:: Prompt ::
Pick out each line in the items below that contains the word "Kraftstoffverbrauch", and copy those lines.

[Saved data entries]
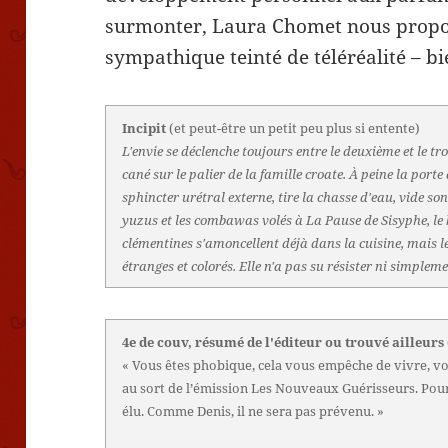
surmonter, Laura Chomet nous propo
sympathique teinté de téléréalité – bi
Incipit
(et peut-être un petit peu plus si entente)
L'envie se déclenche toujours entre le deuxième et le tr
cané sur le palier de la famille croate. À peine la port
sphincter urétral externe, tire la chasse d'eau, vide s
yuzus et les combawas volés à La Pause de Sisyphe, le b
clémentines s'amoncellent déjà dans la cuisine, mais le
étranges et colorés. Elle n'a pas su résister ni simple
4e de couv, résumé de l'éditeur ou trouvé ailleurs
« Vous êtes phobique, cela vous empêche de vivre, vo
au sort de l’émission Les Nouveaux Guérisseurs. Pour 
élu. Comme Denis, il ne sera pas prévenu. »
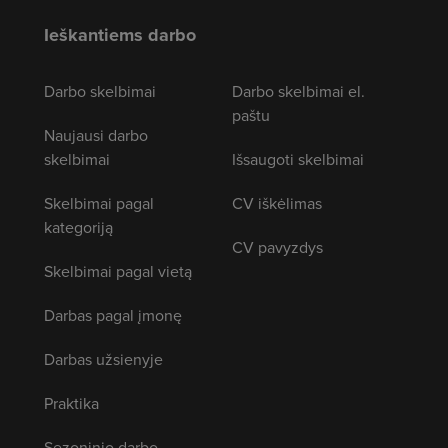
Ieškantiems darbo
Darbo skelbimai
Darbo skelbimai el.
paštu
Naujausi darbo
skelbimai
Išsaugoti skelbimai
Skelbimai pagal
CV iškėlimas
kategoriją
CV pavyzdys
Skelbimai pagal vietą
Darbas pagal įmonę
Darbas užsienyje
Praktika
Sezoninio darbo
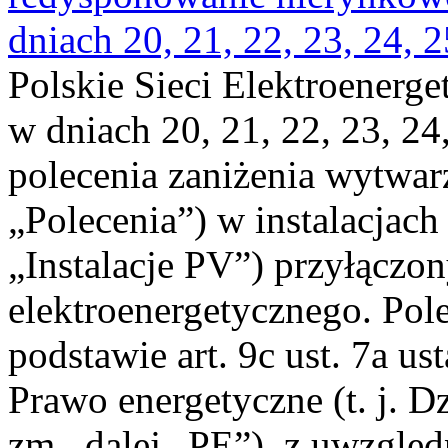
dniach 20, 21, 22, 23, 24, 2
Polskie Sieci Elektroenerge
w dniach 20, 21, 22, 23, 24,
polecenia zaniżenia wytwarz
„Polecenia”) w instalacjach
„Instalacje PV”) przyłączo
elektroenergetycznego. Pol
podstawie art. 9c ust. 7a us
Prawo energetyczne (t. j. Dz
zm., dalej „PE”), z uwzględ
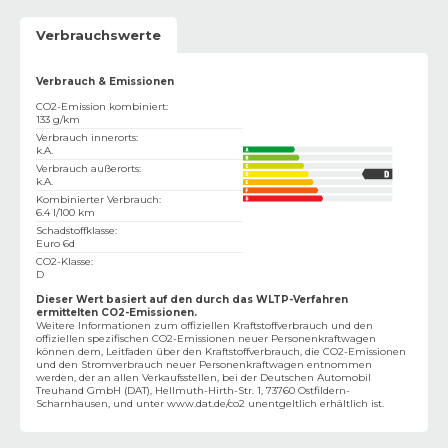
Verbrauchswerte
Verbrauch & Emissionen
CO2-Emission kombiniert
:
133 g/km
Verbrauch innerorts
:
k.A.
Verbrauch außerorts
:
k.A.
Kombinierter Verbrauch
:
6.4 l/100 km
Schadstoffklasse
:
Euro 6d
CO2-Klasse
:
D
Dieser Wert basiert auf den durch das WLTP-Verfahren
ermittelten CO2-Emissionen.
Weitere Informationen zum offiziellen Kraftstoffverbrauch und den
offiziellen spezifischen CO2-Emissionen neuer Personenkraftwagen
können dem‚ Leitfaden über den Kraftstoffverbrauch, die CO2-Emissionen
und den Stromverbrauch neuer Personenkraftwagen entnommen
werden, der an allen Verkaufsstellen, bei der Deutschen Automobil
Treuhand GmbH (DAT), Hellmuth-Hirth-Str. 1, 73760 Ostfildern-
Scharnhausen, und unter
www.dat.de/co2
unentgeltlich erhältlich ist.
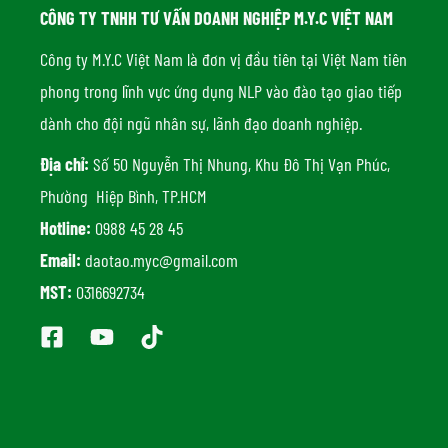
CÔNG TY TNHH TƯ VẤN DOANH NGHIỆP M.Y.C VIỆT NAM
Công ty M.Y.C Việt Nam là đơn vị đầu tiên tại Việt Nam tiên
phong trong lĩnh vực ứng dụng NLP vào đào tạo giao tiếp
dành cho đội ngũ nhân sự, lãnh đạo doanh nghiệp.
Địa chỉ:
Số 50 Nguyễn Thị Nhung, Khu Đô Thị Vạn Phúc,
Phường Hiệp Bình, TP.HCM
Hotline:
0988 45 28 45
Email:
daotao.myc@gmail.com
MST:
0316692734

:: Solution ::
Weitere Informationen zum offiziellen Kraftstoffverbrauch und den
können dem‚ Leitfaden über den Kraftstoffverbrauch, die CO2-Emissionen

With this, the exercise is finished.